Intrusion costs are expensive. Why do you ask?


According to the folks over at Identity Theft Research Center (ITRC), US companies, governmental agencies, universities, and other non-profits last year reported almost 450 breaches and over 17 million personal records exposed.  This was not nearly as bad as 2007, in which the number of stolen records reached a breathtaking 122 million. One metric that’s a bit harder to pin down is the direct cost of a data breach. These expenses typically don’t show up in breach stats. Public companies will eventually expense the intrusions–if it’s “material”–but you’ll have to do some digging into annual reports.

The total liability for breaches often goes beyond basis fraud costs–merchants and companies who were falsely billed — to include investigation fees, credit monitoring expenses, legal fees, court settlements, and civil fines. To get a sense of how costs may break down in a particular case, I looked at one of 2012’s largest breaches, involving a credit card processor. While the actual exploit is still a mystery, it is assumed that at least 1.5 million credit card numbers were exposed–although the true number is likely higher

In their 2012 annual report, the company had incurred about $94 million associated with the breach incident. A little over one-third or $35 million represented “total fraud losses, fines and other charges that will be imposed upon us”. The facts about this breach are a little sketchy. Experts believe that though this card processor publicly reported the incident in early 2012, the hackers may have entered their servers in June 2011. In other words, there was plenty of time for a lot of false credit card charges to pile up–that may explain the high fraud expenses.

There’s also a $60 million expense for “professional fees and other costs” associated with investigation and remediation, business partners payments, and credit monitoring.  To understand that last category, check out my post on the national credit reporting agencies that maintain consumer credit information.

When a consumer suspects identify theft, the law says she can put a hold on her information so that creditors are alerted that an identity theft incident is in progress. With a large breach, a company will pay for a service that freezes millions of reports and monitors unusual activity—e.g., change of address or new accounts based on existing credit information. It’s another expense that needs to be considered in the intrusion cost equation.

What about legal costs and law suits? To get a feeling for how enormous this can be, I went back to look at one of the worst breaches of 2007. That year a major retailer reported the theft of 45 million customer records. It can be challenging to get an exact accounting of all legal expenses in corporate financial reports, and in this particular case the costs were expensed over several years.
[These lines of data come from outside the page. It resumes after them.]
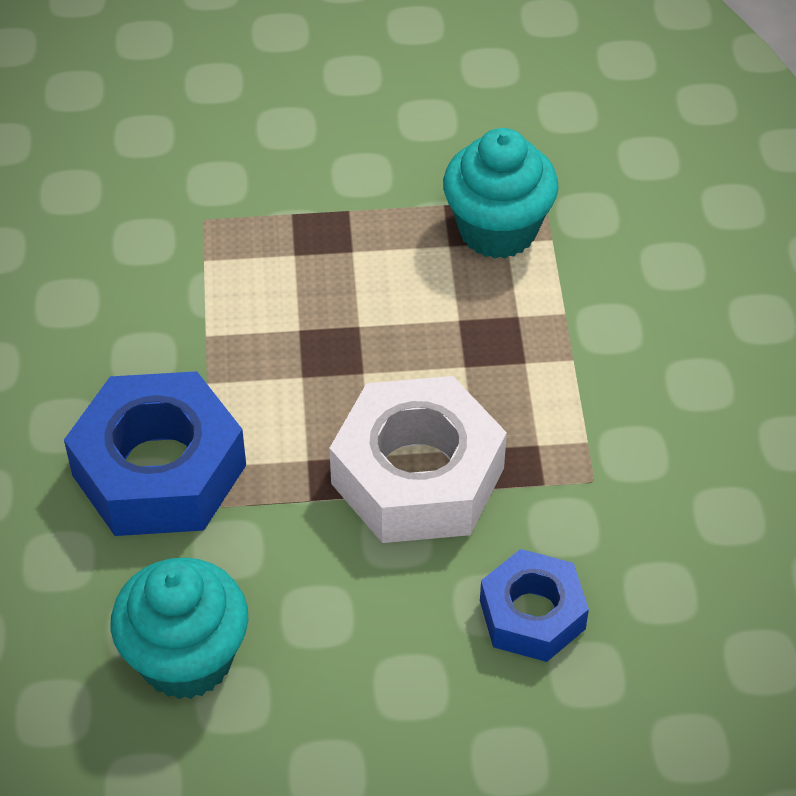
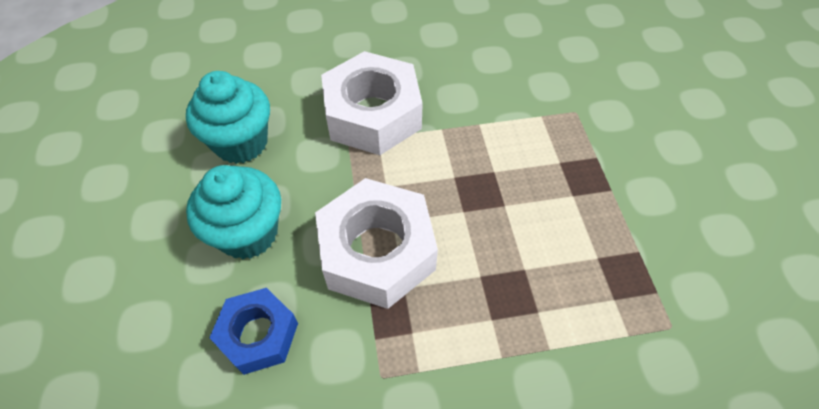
camera: 85 degrees right, 5 degrees up
(159, 470) = (373, 114): blue nut -> white nut
(497, 230) = (625, 292): turquoise cupcake -> turquoise cupcake (248, 233)

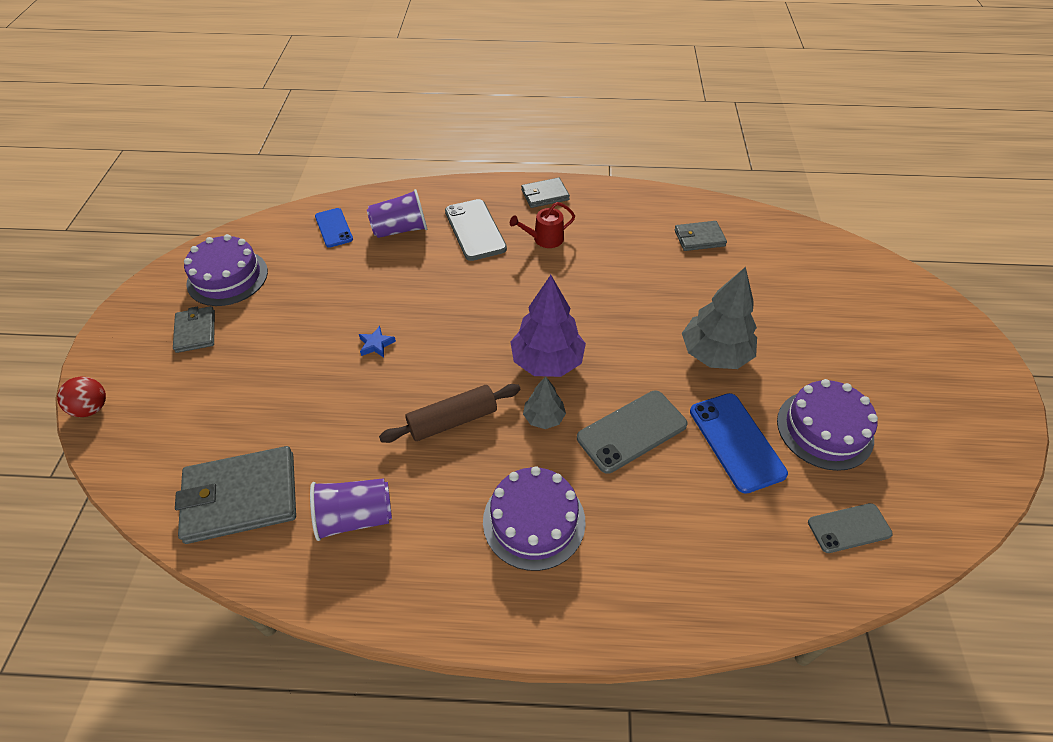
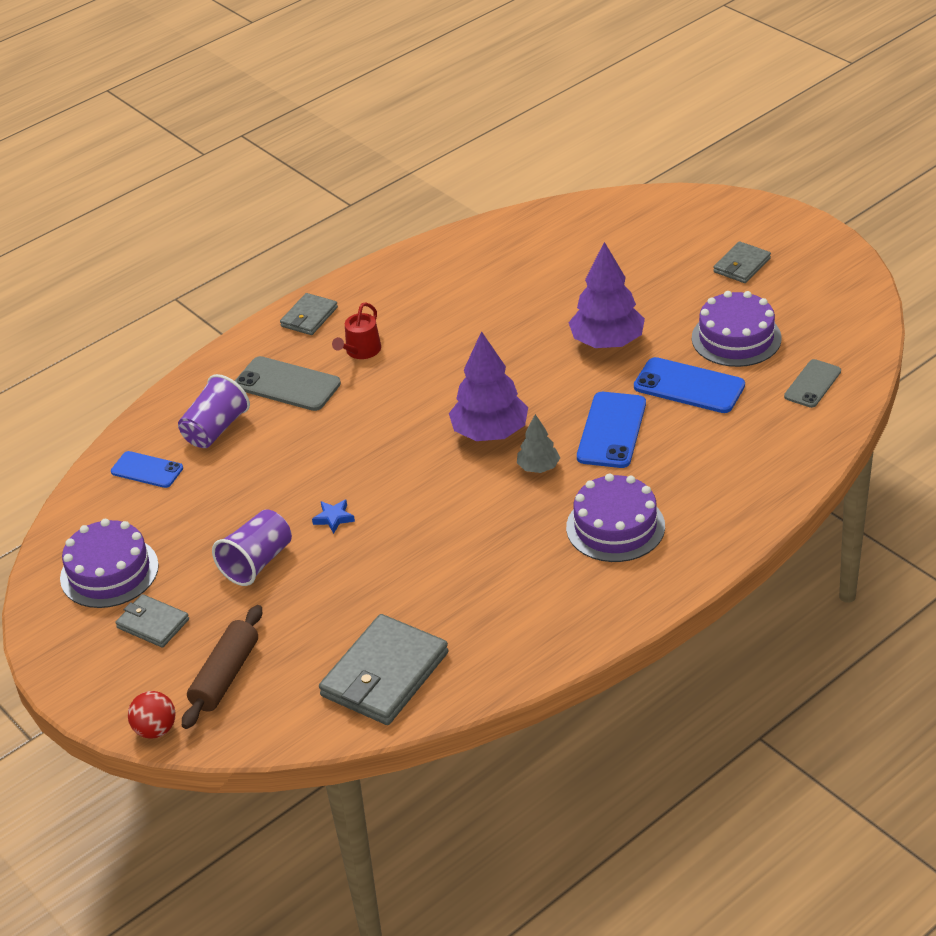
camera: 40 degrees left, 10 degrees down
(355, 517) = (489, 618): purple cup -> purple cup (257, 562)
(452, 420) = (473, 517): brown rolling pin -> brown rolling pin (225, 676)
(632, 431) = (611, 430): grey phone -> blue phone
(699, 238) = (491, 267): grey wallet -> grey wallet (741, 265)
(715, 354) = (607, 342): grey tree -> purple tree

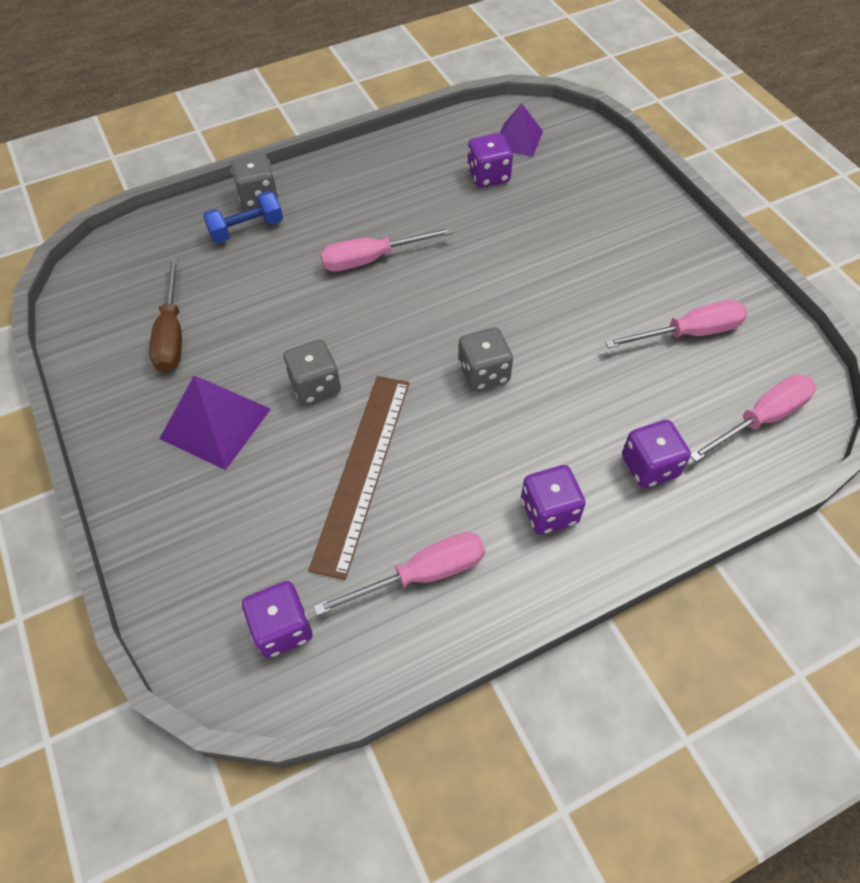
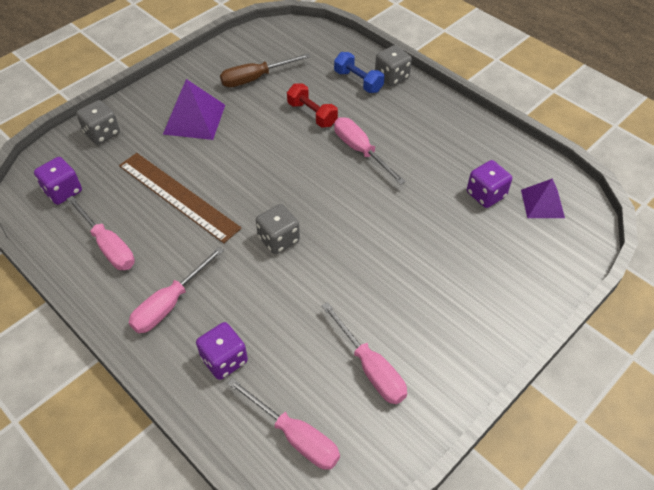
camera: 70 degrees right, 5 degrees down
(281, 289) = (312, 114): none -> red dumbbell
(315, 385) = (237, 154): grey dice -> grey dice (102, 133)
(362, 470) = (178, 196): brown ruler -> brown ruler turned 45 degrees clockwise
(549, 511) = (170, 303): purple dice -> pink screwdriver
But here’s what we do know. In their 2007 annual report, executives told investors they established a pre-tax reserve of almost $200 million to cover all their breach liabilities–with most of this amount dedicated to legal-related matters.

There are too many suits for me to cover in such a short post. But the retailer settled a class action suit with the credit card companies, who had to re-issue millions of new accounts to their customers. There were also several class-action suits pending with one based on the Fair and Accurate Credit Transaction Act (FACTA), which covers data protection and privacy of consumer credit information. At the time of the annual report, several attorneys general were investigating whether the retailer violated state consumer protection laws. And the FTC was involved and examining whether other federal laws were violated.

There are some well publicized numbers for the total cost of a breach —about $200 per record. This includes indirect costs, such as loss of customers, brand damage, loss of employee productivity, and other intangibles. When I looked at direct costs—legal, remediation, administrative, etc.—the amounts were more in line with the breach cost data I covered in this post, say, between  $4 to $10 per record.

Even if you find the indirect costs a bit of stretch, the direct costs alone, especially for large companies, should make executives think more strategically about paying to protect their data. After all, a file with one million account numbers may end up costing $10 million—a lot of money to pay for poorly configured file permissions!